** Saved data entries **
┄┄┄┄┄┄┄┄┄┄┄┄┄┄┄┄┄┄┄┄
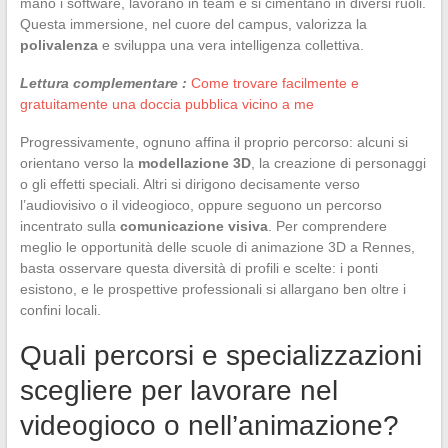
mano i software, lavorano in team e si cimentano in diversi ruoli.
Questa immersione, nel cuore del campus, valorizza la
polivalenza
e sviluppa una vera intelligenza collettiva.
Lettura complementare :
Come trovare facilmente e
gratuitamente una doccia pubblica vicino a me
Progressivamente, ognuno affina il proprio percorso: alcuni si
orientano verso la
modellazione 3D
, la creazione di personaggi
o gli effetti speciali. Altri si dirigono decisamente verso
l’audiovisivo o il videogioco, oppure seguono un percorso
incentrato sulla
comunicazione visiva
. Per comprendere
meglio le opportunità delle scuole di animazione 3D a Rennes,
basta osservare questa diversità di profili e scelte: i ponti
esistono, e le prospettive professionali si allargano ben oltre i
confini locali.
Quali percorsi e specializzazioni
scegliere per lavorare nel
videogioco o nell’animazione?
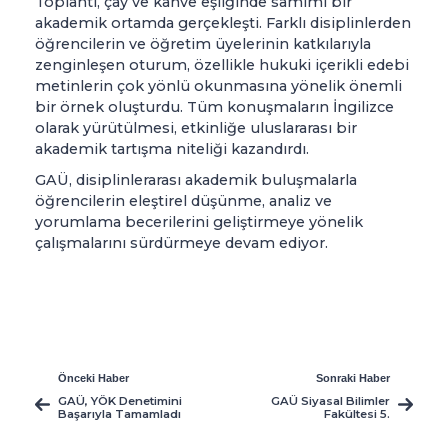
Toplantı, çay ve kahve eşliğinde samimi bir 
akademik ortamda gerçekleşti. Farklı disiplinlerden 
öğrencilerin ve öğretim üyelerinin katkılarıyla 
zenginleşen oturum, özellikle hukuki içerikli edebi 
metinlerin çok yönlü okunmasına yönelik önemli 
bir örnek oluşturdu. Tüm konuşmaların İngilizce 
olarak yürütülmesi, etkinliğe uluslararası bir 
akademik tartışma niteliği kazandırdı.
GAÜ, disiplinlerarası akademik buluşmalarla 
öğrencilerin eleştirel düşünme, analiz ve 
yorumlama becerilerini geliştirmeye yönelik 
çalışmalarını sürdürmeye devam ediyor.
Önceki Haber
Sonraki Haber
GAÜ, YÖK Denetimini
GAÜ Siyasal Bilimler
Başarıyla Tamamladı
Fakültesi 5.
Uluslararası Sosyal
Bilimler Kongresi’ne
┄┄┄┄┄┄┄┄┄┄┄┄┄┄┄┄┄┄┄┄
** Exercise aim **
Copy every entry word for word, but omit the pictures.

** Result for this exercise **
mano i software, lavorano in team e si cimentano in diversi ruoli.
Questa immersione, nel cuore del campus, valorizza la
polivalenza
e sviluppa una vera intelligenza collettiva.
Lettura complementare :
Come trovare facilmente e
gratuitamente una doccia pubblica vicino a me
Progressivamente, ognuno affina il proprio percorso: alcuni si
orientano verso la
modellazione 3D
, la creazione di personaggi
o gli effetti speciali. Altri si dirigono decisamente verso
l’audiovisivo o il videogioco, oppure seguono un percorso
incentrato sulla
comunicazione visiva
. Per comprendere
meglio le opportunità delle scuole di animazione 3D a Rennes,
basta osservare questa diversità di profili e scelte: i ponti
esistono, e le prospettive professionali si allargano ben oltre i
confini locali.
Quali percorsi e specializzazioni
scegliere per lavorare nel
videogioco o nell’animazione?
Toplantı, çay ve kahve eşliğinde samimi bir 
akademik ortamda gerçekleşti. Farklı disiplinlerden 
öğrencilerin ve öğretim üyelerinin katkılarıyla 
zenginleşen oturum, özellikle hukuki içerikli edebi 
metinlerin çok yönlü okunmasına yönelik önemli 
bir örnek oluşturdu. Tüm konuşmaların İngilizce 
olarak yürütülmesi, etkinliğe uluslararası bir 
akademik tartışma niteliği kazandırdı.
GAÜ, disiplinlerarası akademik buluşmalarla 
öğrencilerin eleştirel düşünme, analiz ve 
yorumlama becerilerini geliştirmeye yönelik 
çalışmalarını sürdürmeye devam ediyor.
Önceki Haber
Sonraki Haber
GAÜ, YÖK Denetimini
GAÜ Siyasal Bilimler
Başarıyla Tamamladı
Fakültesi 5.
Uluslararası Sosyal
Bilimler Kongresi’ne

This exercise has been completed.